Ukrainian government adopts a softer line on history policy

Johannes Remy,
Instructor,
Wilfrid Laurier University,
Canada

History remains a disputed issue between Ukrainians as well as with the neighbouring countries. Considering the Russian government’s reluctance to accept Ukraine as a nation genuinely separate from Russia, disagreements with Russia are hardly surprising. Because of the Russian proxy war against Ukraine, much of the past remains relevant for today’s politics: the switch of the allegiance of the Ukrainian Cossacks under the Hetman Bohdan Khmelnytsky from Poland-Lithuania to Muscovy in 1654, the gradual curtailment and final abolition of the Ukrainian autonomy in the 17th and 18th centuries, the imperial Russian restrictions on literature in Ukrainian 1863-1905, the Ukrainian revolution and the short-lived independence 1917-1920, the man-made famine 1932-1933, and the Second World War. However, there are controversies over history also with Poland. Ukraine itself remains divided especially concerning the country’s participation in the Second World War: while most Western Ukrainians perceive the war through the Ukrainian strivings for independence and see the Ukrainian nationalists as the true defenders of the country, many in the other parts of the country identify more with the Soviet’s Union’s war against the Nazi Germany.

The Ukrainian government’s active involvement in history politics began in 2003, still under Leonid Kuchma’s presidency, when the parliament voted to define Holodomor, the 1932-1933 famine in Soviet Ukraine as a genocide against Ukrainians. While not all historians accept this thesis, there are arguments to back it: up to 3.9 million inhabitants of Ukraine perished in the famine, and at least many of them could have been saved, if the Soviet government practised different policies. During the presidency of Viktor Iushchenko (2005-2010) Ukraine actively campaigned for international recognition for Holodomor as a genocide. Today, seventeen countries recognize the genocide, including the United States, Canada, Mexico, Poland, Lithuania, Latvia, and Estonia. The memorization of Holodomor enjoys wide support in Ukraine and is less divisive than the memory of the Second World War.
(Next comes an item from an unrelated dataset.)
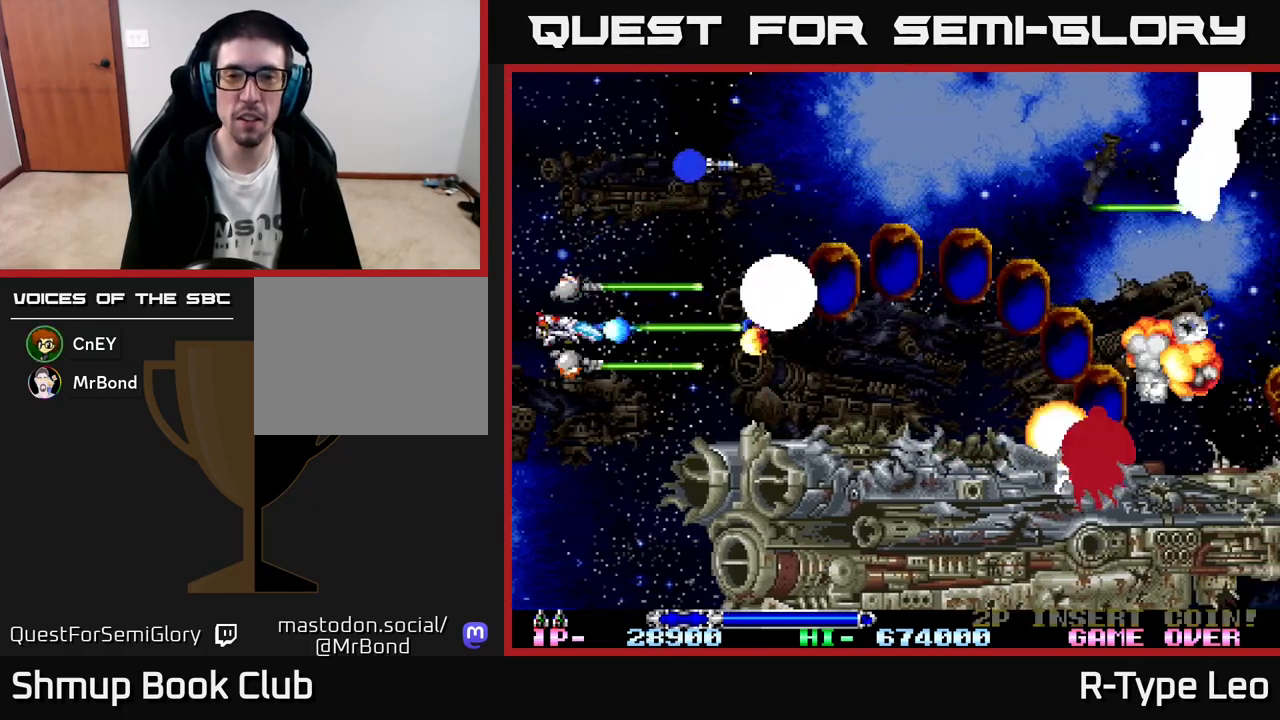
{"buttons": ["R2", "DPAD_DOWN", "DPAD_RIGHT"], "left_stick": "center", "events": [[200, "DPAD_UP", "down"], [417, "DPAD_RIGHT", "down"], [417, "DPAD_UP", "up"], [500, "DPAD_DOWN", "down"]]}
In 2015, after the Revolution of Dignity and during the presidency of Petro Poroshenko, Ukraine enacted the decommunization laws. They listed various organizations in the 20th century as “the fighters for the independence of Ukraine,” including the Organisation of Ukrainian Nationalists (OUN) and the Ukrainian Insurgent Army (UPA) which OUN dominated during the Second World War. They also banned the behaviour disrespectful to these organizations. However, no one has been prosecuted under these laws. The laws also stipulated for the removal of communist monuments and renaming of the streets and municipalities which carried the names of the communist heroes. Furthermore, the laws banned public display of communist and Nazi symbols. Some people have been sentenced for displaying communist symbols in their clothing.

The decommunization laws evoked criticism in Poland and Israel. The Poles criticized the ban on disrespect regarding UPA, because in 1943-1944, it organized an ethnic cleansing of Poles in the Volynian and Galician provinces of Western Ukraine. In Israel, the glorification of the Ukrainian nationalists was criticized on the ground that they participated in the Holocaust. However, many Western Ukrainians support the positive perception of the OUN and UPA. They can back their position with the fact that the nationalists’ relations with the Nazi Germany were rather complicated and included not only co-operation, but also mutual fighting and German repressions against the nationalists. However, the OUN’s and UPA’s involvement in atrocities against civilian population is well proven in scholarly research: at most, its scope and details can be disputed.

The decommunization laws were prepared by the Ukrainian Institute of National Memory, the government agency established in 2006 following the model of a similar Polish agency. During Petro Poroshenko’s presidency, the Institute rather actively promoted the glorification of Ukraine’s wartime nationalists. However, soon after Volodymyr Zelensky’s election as president in 2019, the Institute’s leadership was changed. The Institute’s new director Anton Drobovych has publicly admitted that the members of OUN and UPA did commit crimes against humanity, while he at the same time refused to condemn them as organizations. The Institute of National Memory now emphasizes freedom of historical research and dialogue between various views. The decommunization laws, including their controversial historical clauses, remain in force, but the government is now less intent on pushing one ideologically inspired interpretation of history. In a country with radically different perceptions of history, this is a rational and hopefully, a beneficial approach.